**ASSIGNED TASK:**
Each line from the one containing "footstool: present [834,903,1042,1137]" through the end of the records below must be repeated exactly, and no other line.

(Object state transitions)
——————

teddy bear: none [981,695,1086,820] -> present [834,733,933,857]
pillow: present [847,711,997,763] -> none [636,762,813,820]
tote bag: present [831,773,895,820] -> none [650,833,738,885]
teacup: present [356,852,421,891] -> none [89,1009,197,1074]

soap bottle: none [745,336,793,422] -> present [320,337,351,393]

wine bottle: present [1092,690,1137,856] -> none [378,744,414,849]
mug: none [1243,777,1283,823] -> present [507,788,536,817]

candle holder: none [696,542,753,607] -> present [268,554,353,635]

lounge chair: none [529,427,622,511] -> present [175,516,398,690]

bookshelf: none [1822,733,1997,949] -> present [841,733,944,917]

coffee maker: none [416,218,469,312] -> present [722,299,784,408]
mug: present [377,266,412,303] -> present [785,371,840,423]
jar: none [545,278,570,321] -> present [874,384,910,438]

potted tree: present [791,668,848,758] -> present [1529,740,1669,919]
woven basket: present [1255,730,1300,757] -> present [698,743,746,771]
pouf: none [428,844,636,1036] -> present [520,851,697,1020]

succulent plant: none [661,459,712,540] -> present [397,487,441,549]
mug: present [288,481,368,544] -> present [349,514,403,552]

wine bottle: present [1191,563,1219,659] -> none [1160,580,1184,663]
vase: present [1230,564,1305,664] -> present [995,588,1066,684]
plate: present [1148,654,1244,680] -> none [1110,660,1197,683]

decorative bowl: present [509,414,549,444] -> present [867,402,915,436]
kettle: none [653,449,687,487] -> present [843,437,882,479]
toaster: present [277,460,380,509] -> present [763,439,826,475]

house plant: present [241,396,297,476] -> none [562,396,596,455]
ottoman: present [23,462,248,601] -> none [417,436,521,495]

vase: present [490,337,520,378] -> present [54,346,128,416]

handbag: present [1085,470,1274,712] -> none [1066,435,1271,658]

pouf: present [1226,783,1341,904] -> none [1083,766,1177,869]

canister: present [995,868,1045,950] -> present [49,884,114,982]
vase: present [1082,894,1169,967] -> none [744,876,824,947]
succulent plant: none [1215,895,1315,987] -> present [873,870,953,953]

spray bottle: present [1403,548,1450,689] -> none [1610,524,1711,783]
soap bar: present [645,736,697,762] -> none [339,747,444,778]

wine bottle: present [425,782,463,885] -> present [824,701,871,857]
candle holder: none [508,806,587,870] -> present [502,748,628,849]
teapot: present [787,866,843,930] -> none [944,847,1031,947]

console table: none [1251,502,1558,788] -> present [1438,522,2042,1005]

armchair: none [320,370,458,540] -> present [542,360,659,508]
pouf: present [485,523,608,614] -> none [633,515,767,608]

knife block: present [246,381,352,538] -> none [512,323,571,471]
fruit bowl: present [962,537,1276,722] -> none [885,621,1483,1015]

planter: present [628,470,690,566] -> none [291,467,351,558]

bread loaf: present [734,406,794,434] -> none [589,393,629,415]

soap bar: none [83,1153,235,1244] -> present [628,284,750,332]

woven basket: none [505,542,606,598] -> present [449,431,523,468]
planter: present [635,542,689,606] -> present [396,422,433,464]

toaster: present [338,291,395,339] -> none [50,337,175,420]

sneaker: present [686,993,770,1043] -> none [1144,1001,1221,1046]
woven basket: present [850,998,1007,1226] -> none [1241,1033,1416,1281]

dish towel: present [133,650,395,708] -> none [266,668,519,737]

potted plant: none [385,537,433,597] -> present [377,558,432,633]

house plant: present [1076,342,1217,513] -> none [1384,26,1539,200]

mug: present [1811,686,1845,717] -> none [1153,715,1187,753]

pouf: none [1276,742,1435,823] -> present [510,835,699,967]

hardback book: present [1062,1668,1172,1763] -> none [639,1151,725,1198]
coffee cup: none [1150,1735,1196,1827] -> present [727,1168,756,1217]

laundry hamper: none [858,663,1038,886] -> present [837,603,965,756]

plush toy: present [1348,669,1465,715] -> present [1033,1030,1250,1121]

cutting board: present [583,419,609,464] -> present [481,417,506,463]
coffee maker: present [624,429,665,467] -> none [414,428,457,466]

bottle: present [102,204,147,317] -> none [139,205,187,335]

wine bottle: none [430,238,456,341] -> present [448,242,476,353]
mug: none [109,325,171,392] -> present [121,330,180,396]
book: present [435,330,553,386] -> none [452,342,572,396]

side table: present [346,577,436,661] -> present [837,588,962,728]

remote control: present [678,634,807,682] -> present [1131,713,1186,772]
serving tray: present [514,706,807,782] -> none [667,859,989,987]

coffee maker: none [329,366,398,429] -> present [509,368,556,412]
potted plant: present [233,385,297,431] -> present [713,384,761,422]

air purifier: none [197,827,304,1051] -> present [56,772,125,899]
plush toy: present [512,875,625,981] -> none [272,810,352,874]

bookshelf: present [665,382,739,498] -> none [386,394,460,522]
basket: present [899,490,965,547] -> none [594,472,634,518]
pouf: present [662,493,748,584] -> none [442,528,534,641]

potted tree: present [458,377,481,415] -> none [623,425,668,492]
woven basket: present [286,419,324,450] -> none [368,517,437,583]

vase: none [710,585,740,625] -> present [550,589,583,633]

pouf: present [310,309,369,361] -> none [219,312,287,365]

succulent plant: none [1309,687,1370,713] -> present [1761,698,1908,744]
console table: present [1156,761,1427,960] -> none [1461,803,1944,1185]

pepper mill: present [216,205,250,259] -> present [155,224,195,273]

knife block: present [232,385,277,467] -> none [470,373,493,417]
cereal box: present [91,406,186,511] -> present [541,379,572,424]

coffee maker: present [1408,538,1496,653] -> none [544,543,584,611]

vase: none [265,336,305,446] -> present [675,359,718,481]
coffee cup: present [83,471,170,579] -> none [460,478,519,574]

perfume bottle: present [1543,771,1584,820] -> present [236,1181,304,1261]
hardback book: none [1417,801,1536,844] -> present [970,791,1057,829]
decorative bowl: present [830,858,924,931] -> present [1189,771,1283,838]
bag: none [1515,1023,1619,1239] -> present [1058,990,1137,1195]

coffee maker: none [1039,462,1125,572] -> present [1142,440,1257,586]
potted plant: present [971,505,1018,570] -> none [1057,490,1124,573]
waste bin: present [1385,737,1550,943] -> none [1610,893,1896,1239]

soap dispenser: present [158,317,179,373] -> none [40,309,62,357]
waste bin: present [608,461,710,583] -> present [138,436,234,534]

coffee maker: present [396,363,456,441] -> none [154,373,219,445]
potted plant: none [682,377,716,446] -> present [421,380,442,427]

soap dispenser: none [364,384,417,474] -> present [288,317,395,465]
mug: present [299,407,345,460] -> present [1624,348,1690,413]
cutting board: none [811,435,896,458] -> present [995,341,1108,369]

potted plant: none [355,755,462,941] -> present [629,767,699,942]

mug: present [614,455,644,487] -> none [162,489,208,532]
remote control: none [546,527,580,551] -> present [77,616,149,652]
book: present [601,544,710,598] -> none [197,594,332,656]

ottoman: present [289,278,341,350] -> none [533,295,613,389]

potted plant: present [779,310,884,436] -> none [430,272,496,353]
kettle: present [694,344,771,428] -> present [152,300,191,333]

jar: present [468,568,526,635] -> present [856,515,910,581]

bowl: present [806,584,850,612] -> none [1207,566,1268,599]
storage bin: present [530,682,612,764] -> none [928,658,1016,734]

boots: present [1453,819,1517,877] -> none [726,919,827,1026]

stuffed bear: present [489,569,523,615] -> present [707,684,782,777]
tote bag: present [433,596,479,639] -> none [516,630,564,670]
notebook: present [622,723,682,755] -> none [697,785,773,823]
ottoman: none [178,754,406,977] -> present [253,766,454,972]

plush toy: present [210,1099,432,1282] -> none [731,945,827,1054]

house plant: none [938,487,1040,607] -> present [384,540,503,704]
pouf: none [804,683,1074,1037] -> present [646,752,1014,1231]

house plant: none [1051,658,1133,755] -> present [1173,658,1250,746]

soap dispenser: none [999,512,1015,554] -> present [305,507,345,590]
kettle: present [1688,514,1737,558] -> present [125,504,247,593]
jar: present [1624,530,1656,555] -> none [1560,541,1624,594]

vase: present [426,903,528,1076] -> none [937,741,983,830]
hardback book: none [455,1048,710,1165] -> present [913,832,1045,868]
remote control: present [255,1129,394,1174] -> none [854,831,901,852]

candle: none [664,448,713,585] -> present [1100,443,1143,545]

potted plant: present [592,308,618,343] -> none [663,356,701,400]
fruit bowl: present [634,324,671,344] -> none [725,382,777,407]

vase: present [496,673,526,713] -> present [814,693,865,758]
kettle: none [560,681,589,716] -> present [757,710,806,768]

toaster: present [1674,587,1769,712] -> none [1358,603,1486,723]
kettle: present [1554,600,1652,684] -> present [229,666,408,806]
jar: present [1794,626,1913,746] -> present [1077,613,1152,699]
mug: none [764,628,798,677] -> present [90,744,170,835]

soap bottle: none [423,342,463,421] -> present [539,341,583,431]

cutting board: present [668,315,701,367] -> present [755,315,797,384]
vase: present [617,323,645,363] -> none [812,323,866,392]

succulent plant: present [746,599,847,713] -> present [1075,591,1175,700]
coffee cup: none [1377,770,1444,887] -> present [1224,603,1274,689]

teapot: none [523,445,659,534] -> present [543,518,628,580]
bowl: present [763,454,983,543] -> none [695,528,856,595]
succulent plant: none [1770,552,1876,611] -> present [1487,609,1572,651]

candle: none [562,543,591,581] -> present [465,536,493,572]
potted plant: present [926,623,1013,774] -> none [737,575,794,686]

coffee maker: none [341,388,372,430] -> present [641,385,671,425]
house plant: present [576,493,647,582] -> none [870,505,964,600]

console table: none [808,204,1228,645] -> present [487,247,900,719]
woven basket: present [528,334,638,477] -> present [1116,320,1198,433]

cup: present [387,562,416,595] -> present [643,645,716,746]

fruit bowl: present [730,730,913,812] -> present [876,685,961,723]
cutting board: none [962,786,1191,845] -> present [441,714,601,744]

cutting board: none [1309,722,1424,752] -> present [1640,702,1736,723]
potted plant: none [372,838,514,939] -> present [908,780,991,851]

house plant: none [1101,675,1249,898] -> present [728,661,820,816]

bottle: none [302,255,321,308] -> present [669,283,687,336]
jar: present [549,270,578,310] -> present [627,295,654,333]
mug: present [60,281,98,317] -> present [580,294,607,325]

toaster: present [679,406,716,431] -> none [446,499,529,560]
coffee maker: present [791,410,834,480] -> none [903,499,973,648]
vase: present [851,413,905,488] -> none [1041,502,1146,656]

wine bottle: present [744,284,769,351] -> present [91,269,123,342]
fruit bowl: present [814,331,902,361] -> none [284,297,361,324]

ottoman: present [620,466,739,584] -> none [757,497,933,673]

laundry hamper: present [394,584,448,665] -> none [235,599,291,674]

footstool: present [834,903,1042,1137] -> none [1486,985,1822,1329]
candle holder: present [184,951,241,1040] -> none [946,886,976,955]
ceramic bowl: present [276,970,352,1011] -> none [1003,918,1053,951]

——————

**SOLUTION FOR THIS EXERCISE:**
footstool: present [834,903,1042,1137] -> none [1486,985,1822,1329]
candle holder: present [184,951,241,1040] -> none [946,886,976,955]
ceramic bowl: present [276,970,352,1011] -> none [1003,918,1053,951]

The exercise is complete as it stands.